Jorge Luis Borges figura como traductor de “La metamorfosis” de F. Kafka en varias ediciones, la totalidad de las de Editorial Losada. Fue asunto de polémica porque Borges negó varias veces su intervención. De todos modos tenía el mejor concepto del checo, del que decía poseer “la maestría de usar la paradoja de Zenón de modo patético”. Su enojo con la traducción era el título:sabía que alemán existe el término “Metamorphose” y Kafka no le puso ese nombre sino otro que bien recibiría la traducción de “La transformación”. El éxito del vocablo “metamorfosis” se encuentra en que es un término de origen biológico, particularmente correcto en la entomología y, sea el bicho que sea Gregorio Samsa al despertar, es algún insecto. En lo que sigue se propone imaginar el caso inverso al de Kafka. Un cascarudo que amanece como Gregorio Sánchez, volátil vecino de Villa Alem.
Una mañana, al despertar el Cascarudo Torito de un sueño agitado, se encontró sobre una cama convertido en un horrible hombre llamado Gregorio. Estaba acostado sobre su espalda, y le faltaban, las alas, dos patas y su preciado cuerno. Se encontraba aplastado, finito y tenía el cuerpo duro por dentro y blando por fuera, al revés de los cascarudos como la gente. Le dio asco: lo habían dado vuelta como un guante. A Torito no le era extraño cambiar su forma, sus años felices de infancia transcurrieron cuando era un blando gusanito, pero perder dos veces el exoesqueleto era muy traumático.
-¡Ya no soy una isoca, no puedo ser tan miedoso! Se escuchó pensar en voz alta. -Ya soy un adulto-. Los toritos cuando son larvas se les llama Isoca o Gusanito blanco; este segundo nombre es más de confianza. Ahora tenía el abdomen salido, curvado hacia afuera. Era, a no dudarlo, un tucumano panzón de cincuenta años.
Estaba en un lugar pequeñísimo, todo se había reducido horriblemente. Claro, en realidad él se había agigantado pero ¿Qué es el universo sino una proyección de nuestras propias medidas? ¿Las unidades con que medimos el mundo, no son originalmente “piés”, “brazadas”, “palmas”, y así ?
Escuchó desde afuera un llamado seco; su lenguaje de Torito era baboso y los cascarudos hablaban entre ellos como haciendo fuego con las manos. Entendía igual lo que decían, es común en los sueños, pensó. Caminaba como un títere, asombrado de manejar esa nave enorme.
-¡Gregorio, la comida!-.
¿Comida? los cascarudos como él no comen cuando son adultos.

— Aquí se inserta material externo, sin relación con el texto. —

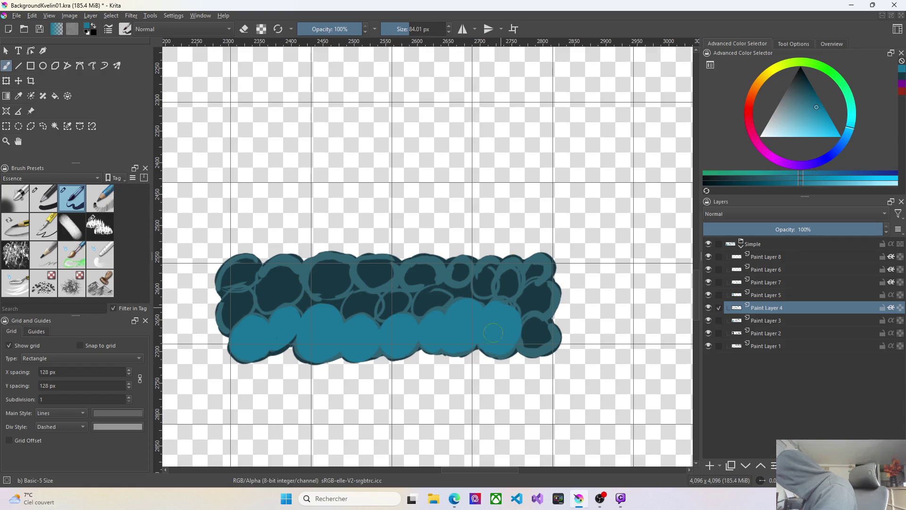
Cover the strip's right end, upper middle stones, left edge and a small notch with flat teal
{"action": "mouse_move", "coordinate": [493, 347]}
{"action": "left_mouse_down"}
{"action": "mouse_move", "coordinate": [546, 322]}
{"action": "mouse_move", "coordinate": [532, 340]}
{"action": "mouse_move", "coordinate": [542, 338]}
{"action": "mouse_move", "coordinate": [542, 277]}
{"action": "mouse_move", "coordinate": [527, 298]}
{"action": "mouse_move", "coordinate": [541, 264]}
{"action": "mouse_move", "coordinate": [503, 277]}
{"action": "mouse_move", "coordinate": [514, 267]}
{"action": "mouse_move", "coordinate": [504, 285]}
{"action": "mouse_move", "coordinate": [478, 273]}
{"action": "mouse_move", "coordinate": [495, 271]}
{"action": "mouse_move", "coordinate": [461, 264]}
{"action": "mouse_move", "coordinate": [471, 273]}
{"action": "mouse_move", "coordinate": [415, 271]}
{"action": "mouse_move", "coordinate": [418, 287]}
{"action": "mouse_move", "coordinate": [451, 295]}
{"action": "left_mouse_up"}
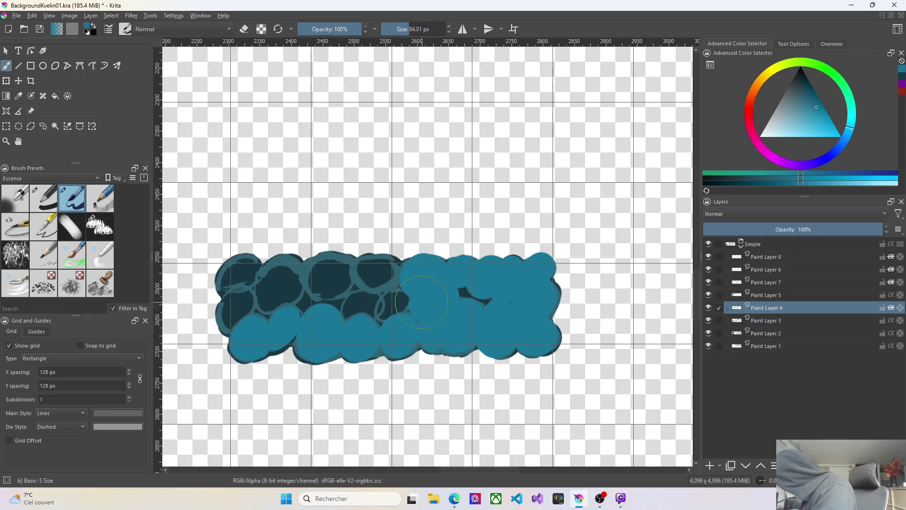
{"action": "mouse_move", "coordinate": [375, 263]}
{"action": "left_mouse_down"}
{"action": "mouse_move", "coordinate": [388, 310]}
{"action": "mouse_move", "coordinate": [343, 280]}
{"action": "mouse_move", "coordinate": [266, 285]}
{"action": "left_mouse_up"}
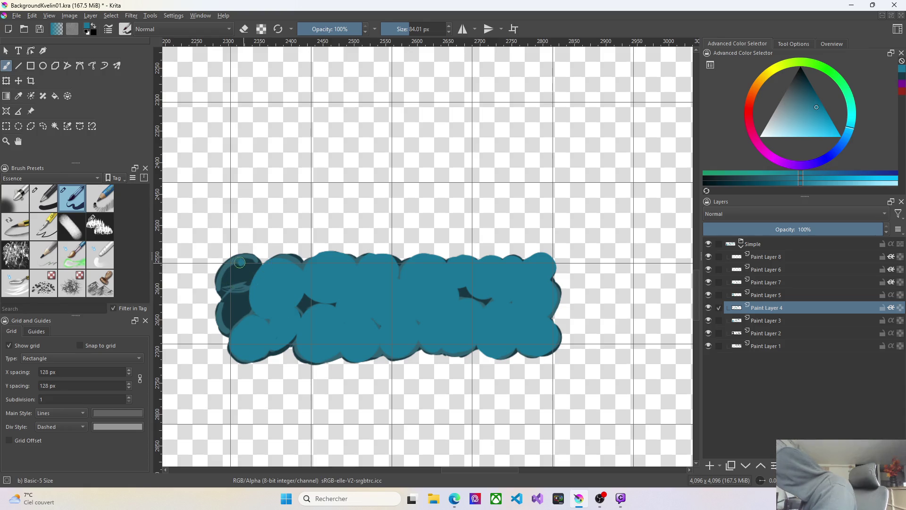
{"action": "left_click_drag", "start_coordinate": [242, 263], "coordinate": [249, 303]}
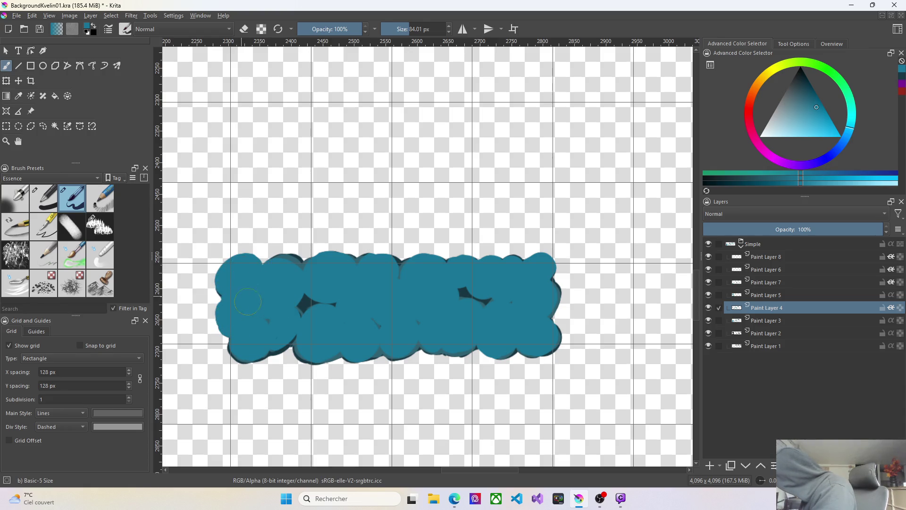
{"action": "left_click_drag", "start_coordinate": [308, 303], "coordinate": [301, 311]}
{"action": "scroll", "coordinate": [478, 376], "scroll_direction": "down", "scroll_amount": 2}
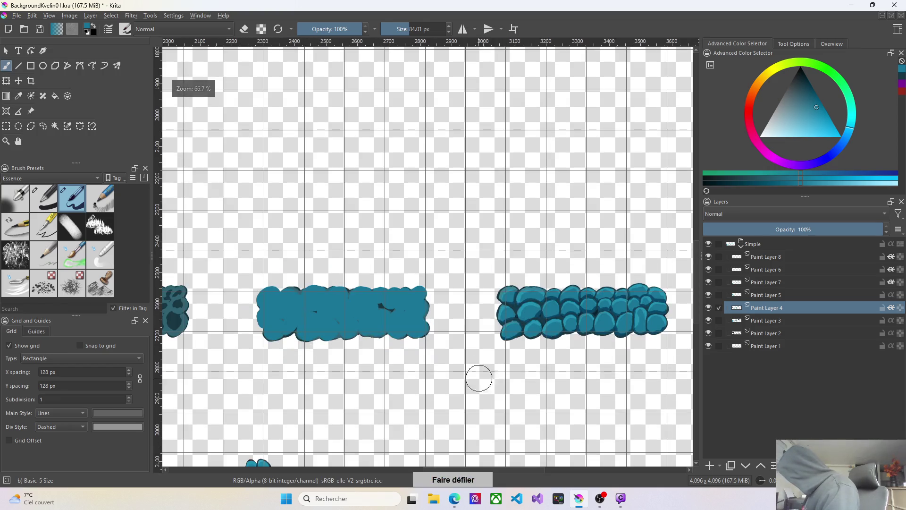
{"action": "scroll", "coordinate": [561, 400], "scroll_direction": "down", "scroll_amount": 2}
{"action": "scroll", "coordinate": [331, 377], "scroll_direction": "up", "scroll_amount": 5}
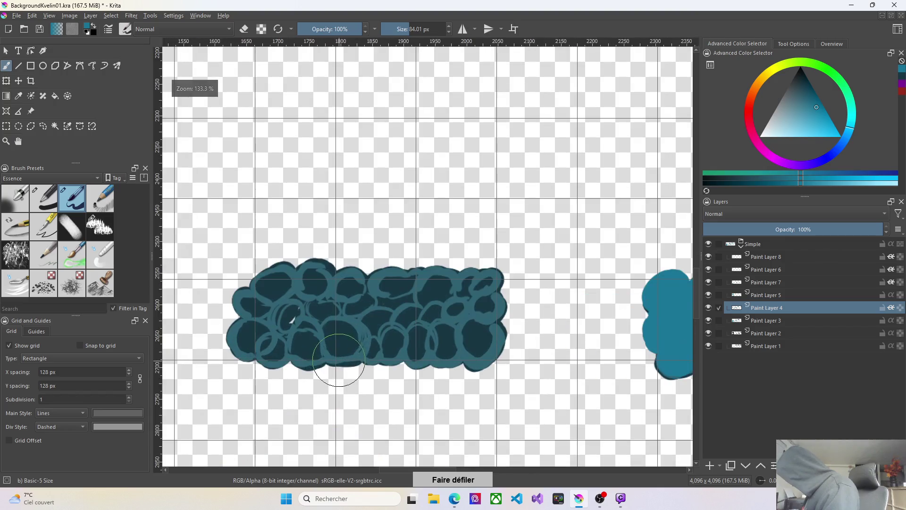
Fill the left strip's bottom, middle and top gaps with flat teal, then make Paint Layer 5 active
{"action": "mouse_move", "coordinate": [245, 333]}
{"action": "left_mouse_down"}
{"action": "mouse_move", "coordinate": [259, 342]}
{"action": "mouse_move", "coordinate": [236, 334]}
{"action": "mouse_move", "coordinate": [312, 349]}
{"action": "mouse_move", "coordinate": [346, 332]}
{"action": "mouse_move", "coordinate": [389, 338]}
{"action": "left_mouse_up"}
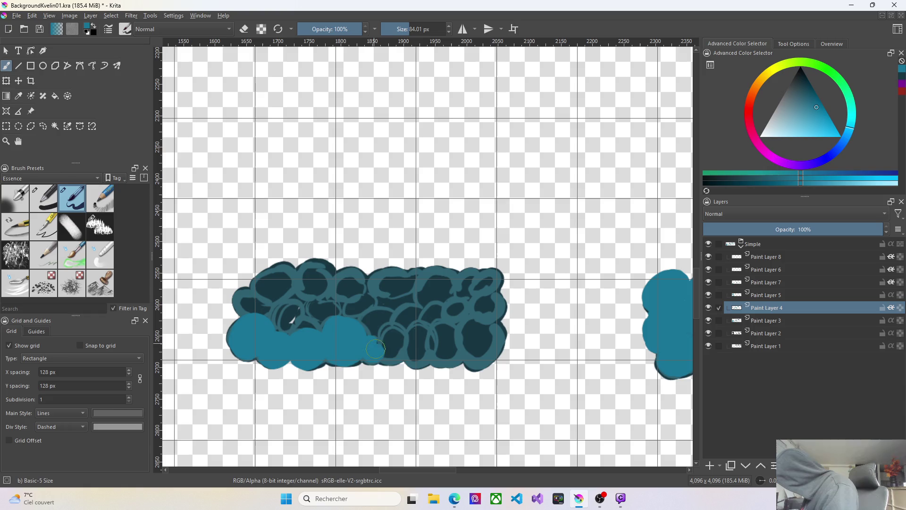
{"action": "mouse_move", "coordinate": [390, 338]}
{"action": "left_mouse_down"}
{"action": "mouse_move", "coordinate": [421, 330]}
{"action": "mouse_move", "coordinate": [420, 339]}
{"action": "mouse_move", "coordinate": [471, 323]}
{"action": "mouse_move", "coordinate": [487, 296]}
{"action": "mouse_move", "coordinate": [485, 277]}
{"action": "mouse_move", "coordinate": [366, 320]}
{"action": "mouse_move", "coordinate": [399, 285]}
{"action": "mouse_move", "coordinate": [385, 309]}
{"action": "left_mouse_up"}
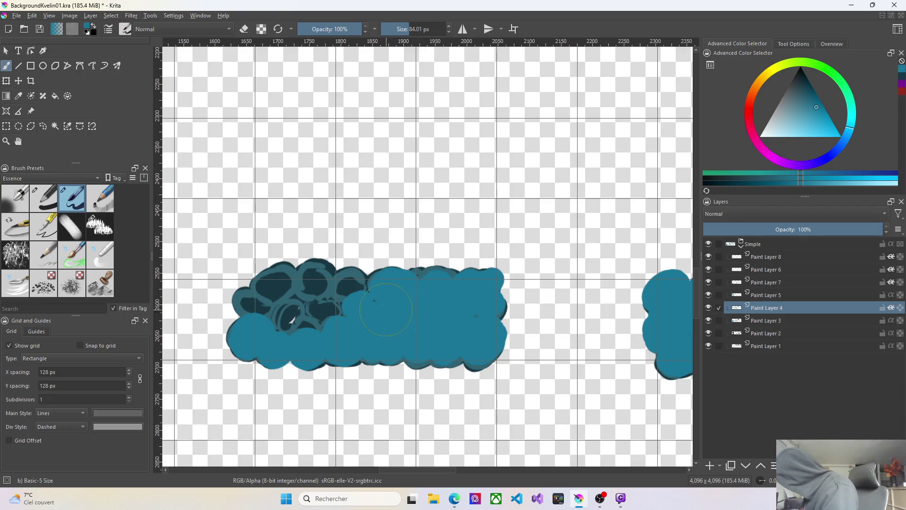
{"action": "mouse_move", "coordinate": [328, 306]}
{"action": "left_mouse_down"}
{"action": "mouse_move", "coordinate": [246, 305]}
{"action": "mouse_move", "coordinate": [313, 275]}
{"action": "mouse_move", "coordinate": [299, 317]}
{"action": "left_mouse_up"}
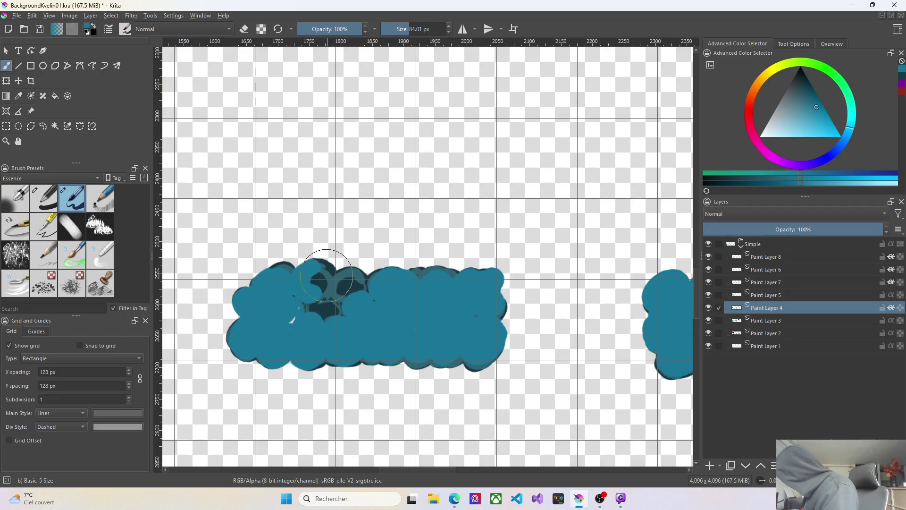
{"action": "mouse_move", "coordinate": [314, 273]}
{"action": "left_mouse_down"}
{"action": "mouse_move", "coordinate": [346, 299]}
{"action": "mouse_move", "coordinate": [339, 310]}
{"action": "left_mouse_up"}
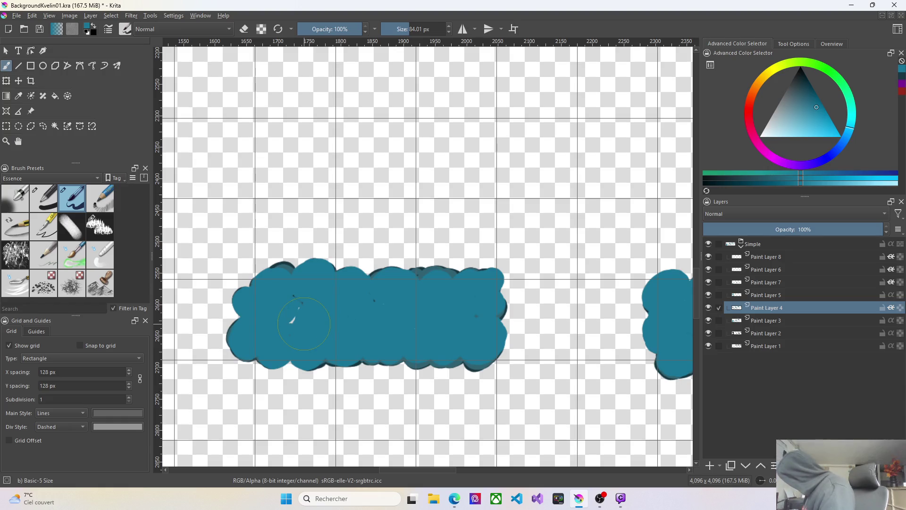
{"action": "left_click", "coordinate": [775, 295]}
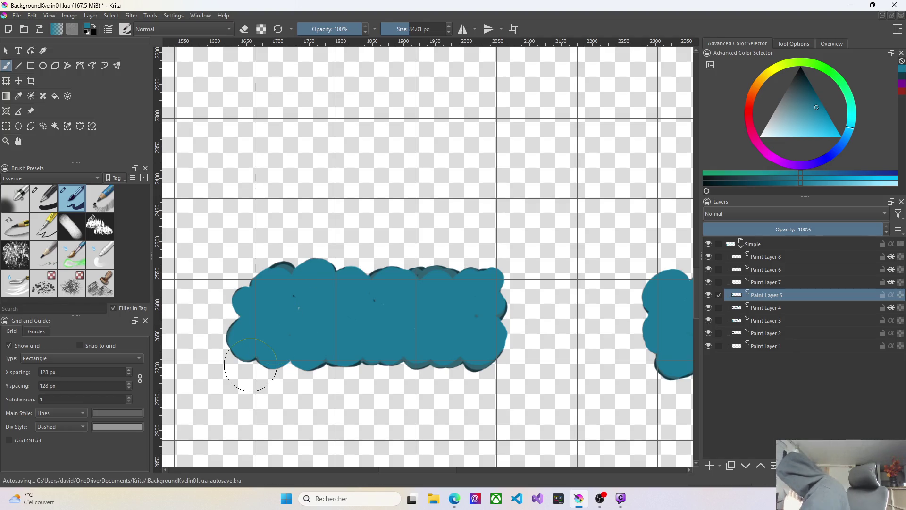
Toggle Paint Layer 5's visibility off and on several times to compare its contribution
{"action": "left_click", "coordinate": [709, 294]}
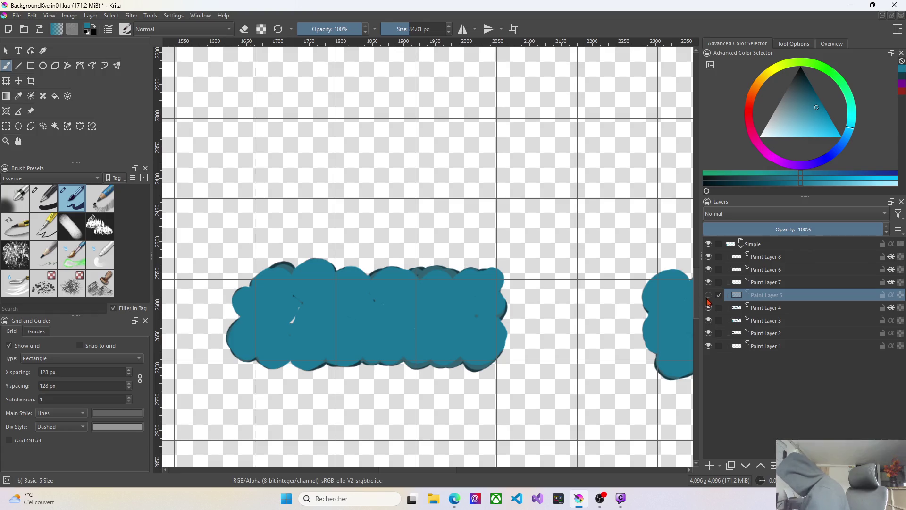
{"action": "left_click", "coordinate": [709, 295]}
{"action": "scroll", "coordinate": [616, 375], "scroll_direction": "down", "scroll_amount": 4}
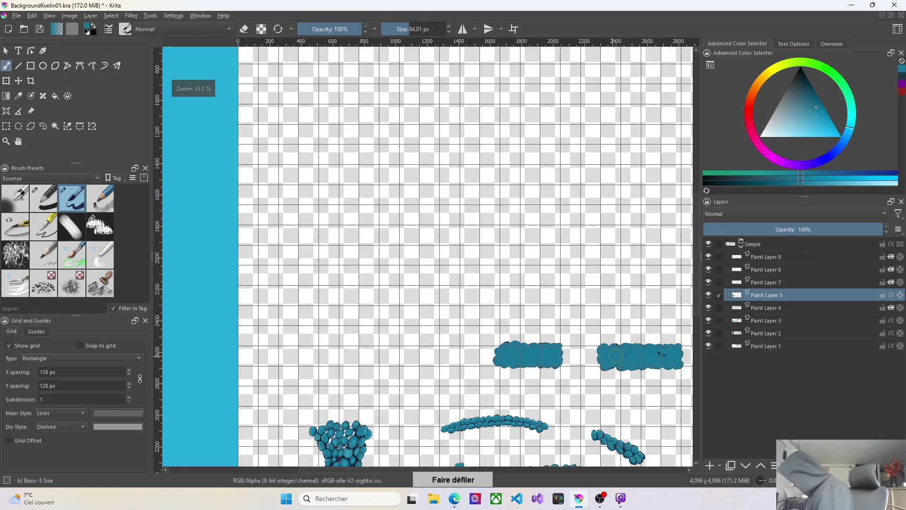
{"action": "left_click", "coordinate": [709, 295]}
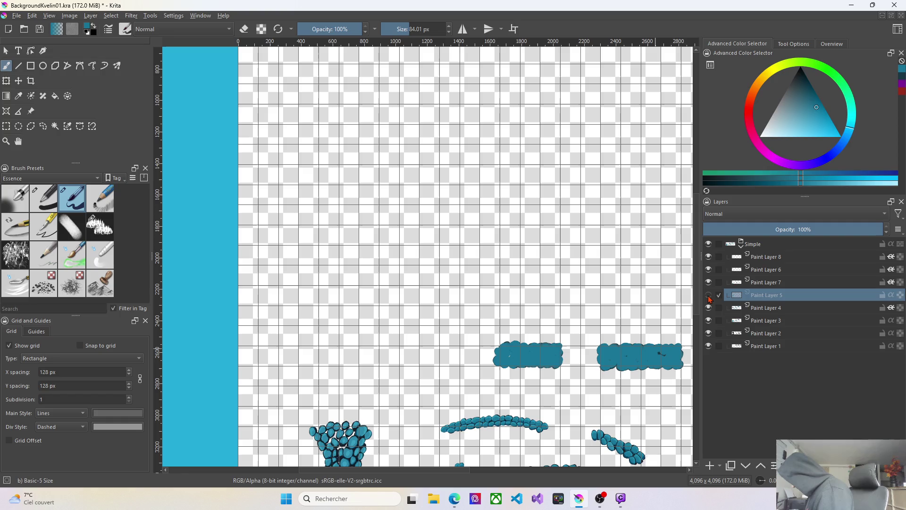
{"action": "left_click", "coordinate": [710, 295]}
{"action": "left_click", "coordinate": [709, 295]}
{"action": "left_click", "coordinate": [709, 295]}
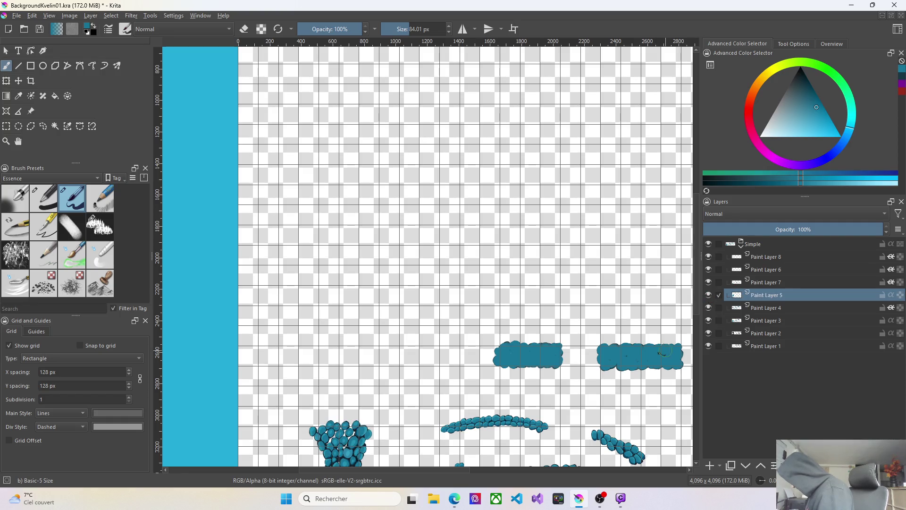
{"action": "scroll", "coordinate": [659, 352], "scroll_direction": "up", "scroll_amount": 3}
{"action": "scroll", "coordinate": [640, 354], "scroll_direction": "up", "scroll_amount": 1}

Se atracan con las semillas cuando son isocas y de ahí pasan a adultos y viven de esas provisiones pretéritas. Se tocó la panza y pensó: debo tener reservas para cinco años. Los toritos viven cincuenta días o sea que es como que un tucumano calcule tener para vivir toda la vida de la humanidad.
Bajó una escalera y un olor caliente le golpeó la cara. Había otros tucumanos.
-¡Comé, mi vida que estos basura no te van a dejar nada!- le dijo la cocinera. Se sentó e imitando a los demás llevó la comida a su boca con la cuchara. El guiso le hizo recordar su época de larva y se emocionó tanto que se le cayeron unas lágrimas. La cocinera lo abrazó:
-A mi chiquito siempre le gusta mi comida-. Los otros le hacían señas raras, burlándose repetían “mi chiquito”. Ustedes no saben lo que es ser chiquito, pensó Torito.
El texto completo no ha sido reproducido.